Reproduce the data word for word, starting at its first line and ending with the line that contains "se aplicará cuando", including that line.
** ENTRIES PROVIDED follows **
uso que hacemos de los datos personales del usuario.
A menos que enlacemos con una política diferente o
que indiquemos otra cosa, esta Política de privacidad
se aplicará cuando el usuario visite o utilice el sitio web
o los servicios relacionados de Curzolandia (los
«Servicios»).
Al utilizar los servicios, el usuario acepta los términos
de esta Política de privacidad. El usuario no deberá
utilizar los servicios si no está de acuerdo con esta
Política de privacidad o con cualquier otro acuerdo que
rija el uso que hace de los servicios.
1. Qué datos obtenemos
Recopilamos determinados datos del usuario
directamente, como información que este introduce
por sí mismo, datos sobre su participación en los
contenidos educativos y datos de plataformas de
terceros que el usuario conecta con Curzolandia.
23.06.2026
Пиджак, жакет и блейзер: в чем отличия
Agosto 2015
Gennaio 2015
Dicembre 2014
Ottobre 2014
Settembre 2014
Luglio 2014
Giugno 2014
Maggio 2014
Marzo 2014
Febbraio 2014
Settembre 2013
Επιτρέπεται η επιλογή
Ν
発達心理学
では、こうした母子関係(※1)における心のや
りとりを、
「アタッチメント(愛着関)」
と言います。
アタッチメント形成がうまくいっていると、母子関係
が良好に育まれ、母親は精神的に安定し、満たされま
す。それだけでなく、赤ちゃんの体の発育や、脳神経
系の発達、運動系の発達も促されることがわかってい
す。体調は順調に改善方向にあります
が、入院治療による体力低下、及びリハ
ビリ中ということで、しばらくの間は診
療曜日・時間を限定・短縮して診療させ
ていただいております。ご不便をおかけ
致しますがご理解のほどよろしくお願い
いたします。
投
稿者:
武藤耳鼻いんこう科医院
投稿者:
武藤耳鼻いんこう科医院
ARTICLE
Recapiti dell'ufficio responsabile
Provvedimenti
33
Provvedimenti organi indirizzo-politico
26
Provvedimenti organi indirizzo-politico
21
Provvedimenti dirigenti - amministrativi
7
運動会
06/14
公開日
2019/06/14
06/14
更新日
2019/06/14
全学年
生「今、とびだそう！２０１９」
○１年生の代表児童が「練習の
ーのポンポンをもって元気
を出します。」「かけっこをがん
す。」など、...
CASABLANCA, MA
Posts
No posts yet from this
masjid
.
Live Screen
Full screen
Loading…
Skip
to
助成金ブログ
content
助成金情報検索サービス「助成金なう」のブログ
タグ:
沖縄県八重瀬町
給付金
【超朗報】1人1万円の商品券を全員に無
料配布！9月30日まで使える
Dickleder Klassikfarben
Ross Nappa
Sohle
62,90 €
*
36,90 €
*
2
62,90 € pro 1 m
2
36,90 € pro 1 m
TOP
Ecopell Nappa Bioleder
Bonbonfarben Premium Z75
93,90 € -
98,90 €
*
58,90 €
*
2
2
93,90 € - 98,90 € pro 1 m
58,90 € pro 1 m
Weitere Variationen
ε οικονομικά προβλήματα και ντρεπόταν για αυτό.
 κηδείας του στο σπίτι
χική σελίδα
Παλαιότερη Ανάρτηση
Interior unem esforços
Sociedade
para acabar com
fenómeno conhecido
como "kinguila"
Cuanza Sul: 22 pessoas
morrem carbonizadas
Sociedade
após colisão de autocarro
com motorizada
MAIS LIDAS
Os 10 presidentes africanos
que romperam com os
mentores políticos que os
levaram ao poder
** End of ENTRIES PROVIDED **
**OUTPUT OF THE EXERCISE:**
uso que hacemos de los datos personales del usuario.
A menos que enlacemos con una política diferente o
que indiquemos otra cosa, esta Política de privacidad
se aplicará cuando el usuario visite o utilice el sitio web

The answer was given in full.